I think that as I began to wrap my brain around it, I would have been excited and giggly. It was being utterly caught off-guard by Dana talking to our priest about it without talking to me first. I know Dana well enough to know that it was just as spontaneous on her end, because we don’t plan things in advance. We’re both attracted to whim. We’re ADHD, so it’s one of the things we do best. I know for a fact that she did not mean to hurt me, and definitely didn’t know my thoughts & fears on the matter. What I learned about marriage was in the years we were together, not a ceremony. I learned by breathing it…. hour by hour by hour….. year by year.
Part of what happens with divorce is that you’re not only grieving backward, you’re grieving forward.

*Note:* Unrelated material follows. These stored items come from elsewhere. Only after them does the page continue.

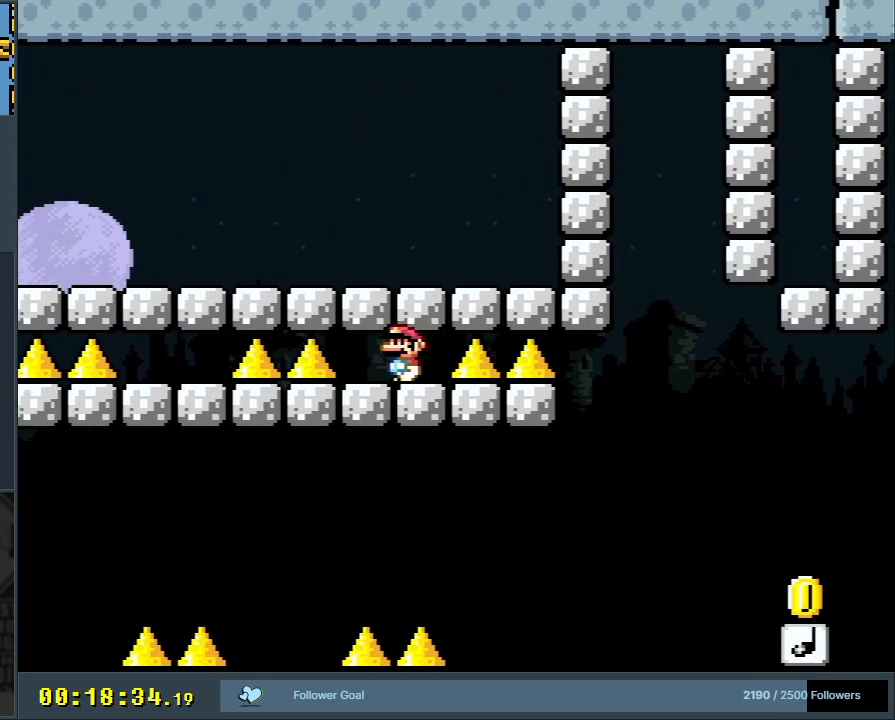
{"buttons": ["A", "X", "DPAD_LEFT"], "events": [[50, "DPAD_RIGHT", "down"], [417, "DPAD_RIGHT", "up"], [433, "DPAD_UP", "down"], [467, "DPAD_LEFT", "down"], [467, "DPAD_UP", "up"]]}
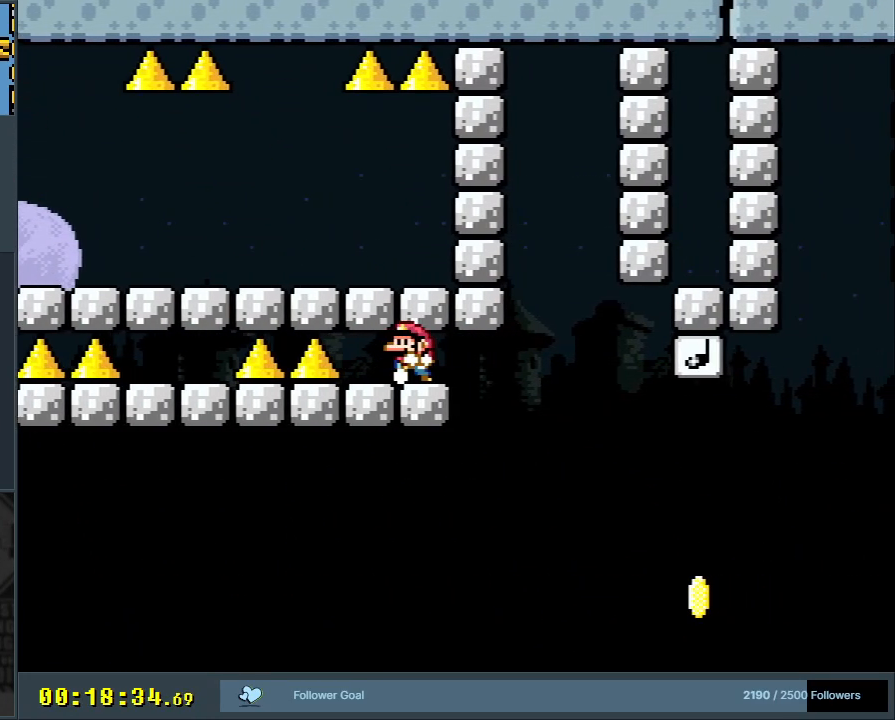
{"buttons": ["A", "X", "DPAD_RIGHT"], "events": [[67, "DPAD_LEFT", "up"], [167, "DPAD_RIGHT", "down"]]}
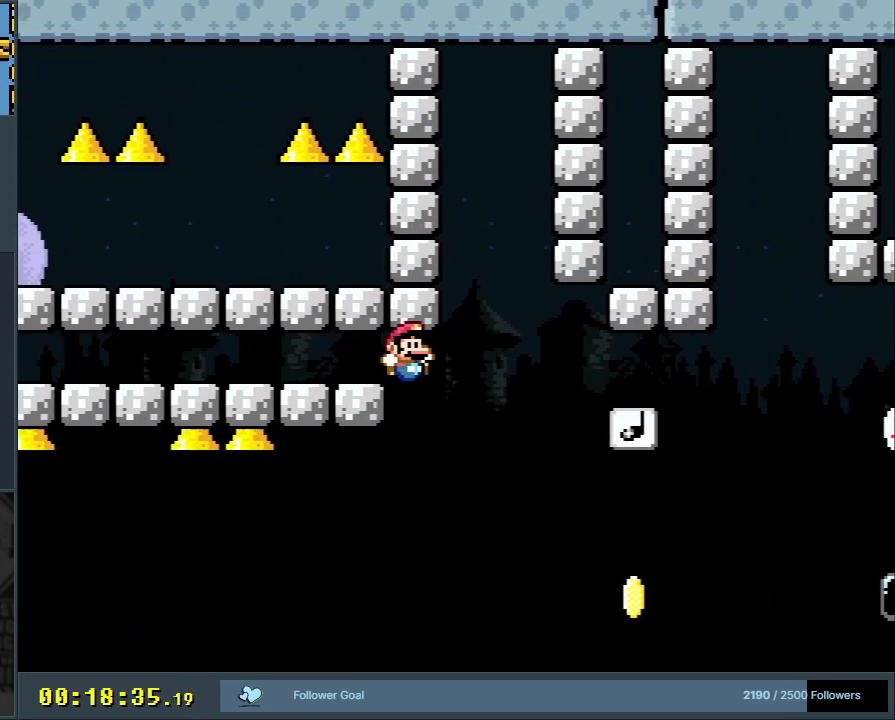
{"buttons": ["B", "Y", "DPAD_RIGHT"], "events": [[17, "B", "down"], [67, "Y", "down"], [133, "A", "up"], [200, "X", "up"]]}
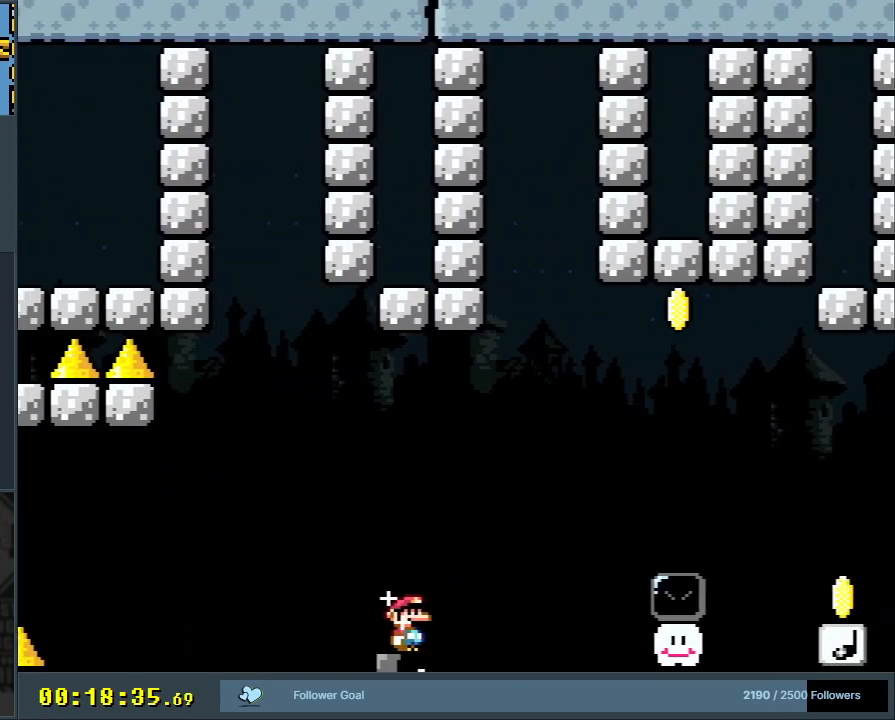
{"buttons": ["B", "Y"], "events": [[417, "DPAD_RIGHT", "up"]]}
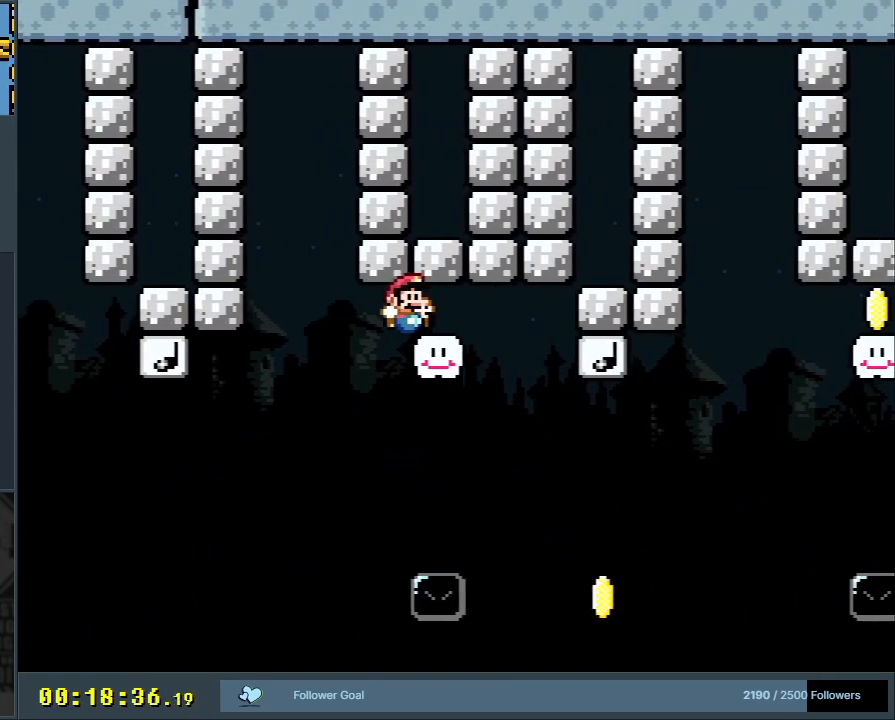
{"buttons": ["B", "Y"], "events": [[33, "DPAD_LEFT", "down"], [133, "DPAD_LEFT", "up"], [267, "DPAD_RIGHT", "down"], [467, "DPAD_RIGHT", "up"]]}
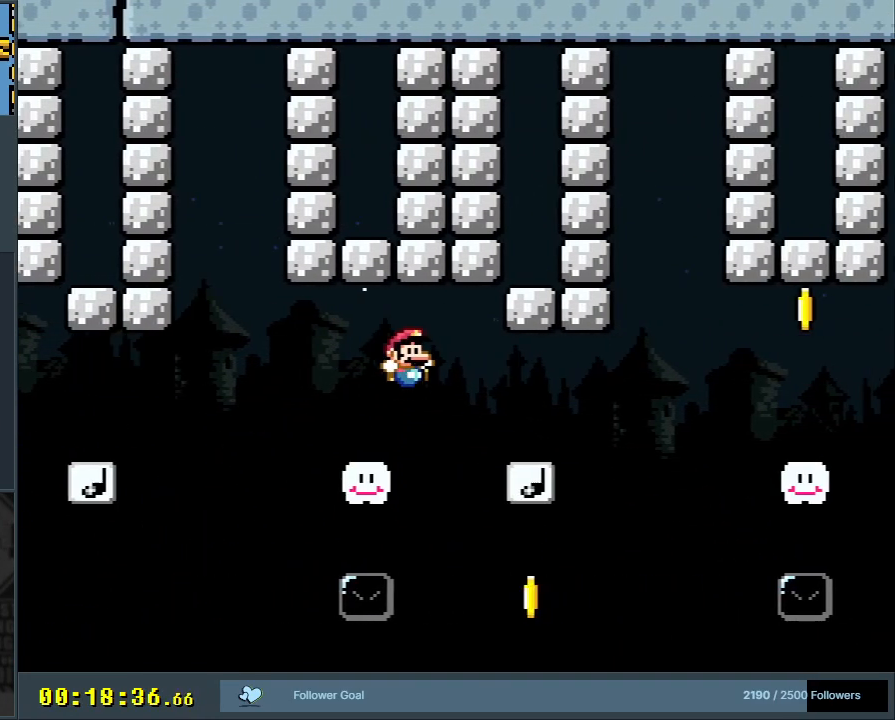
{"buttons": ["B", "Y"], "events": [[17, "DPAD_RIGHT", "down"], [67, "DPAD_RIGHT", "up"], [183, "DPAD_RIGHT", "down"], [317, "DPAD_RIGHT", "up"], [367, "DPAD_RIGHT", "down"], [467, "DPAD_RIGHT", "up"]]}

A rock sits on my chest when I think of all we gave up. There were excellent reasons for it, but those reasons do not come with any kind of pain relief or inflammation reduction. If only acetaminophen and ibuprofen could handle emotions. For now, the best it gets is Klonopin, where it doesn’t stop my mind, but stops the physical reactions, like cortisol levels going through the roof, racing blood pressure and heartbeat, and being buried under all the lost jokes, all the lost laughter, all the best parts of knowing someone as if they are part of you.
I grieve the part of myself that died, because I am no longer the person I was with when I was with her and lose it when I pretend/predict how we would have grown. Tennis matches that would have added to our collection. But this grief, just like all my others, doesn’t go away. I just change in my reactions to it. Sometimes it feels like movies play in my head in the stories that might have happened, and I smile because they’re just as funny as when we were together. I just judge myself on how close I got the essence of our humor in my head. Like knowing after seven years and change of being married how close I got in what I think her response would be…. but never when I’m sad. Only when I am thinking about the Laurel and Hardy we became. When my mind divides itself and I’m both sides of the conversation, she’s still funnier than me. I am proud of myself for getting to the point that what she would think of x or y is no longer my first reaction.
I have pushed it down to third or fourth. Progress.
We’ve worked together and lived together, so there are very few experiences I have that there isn’t a joke between us, so the new memory connects to the old and my mind drifts, saying her punchline.
The difference for me is now when I think of her, I only remember her hilarity and nothing about the, ummm, unpleasantness. Because first I lost my best friend in the world, and I never mistake the part for the whole.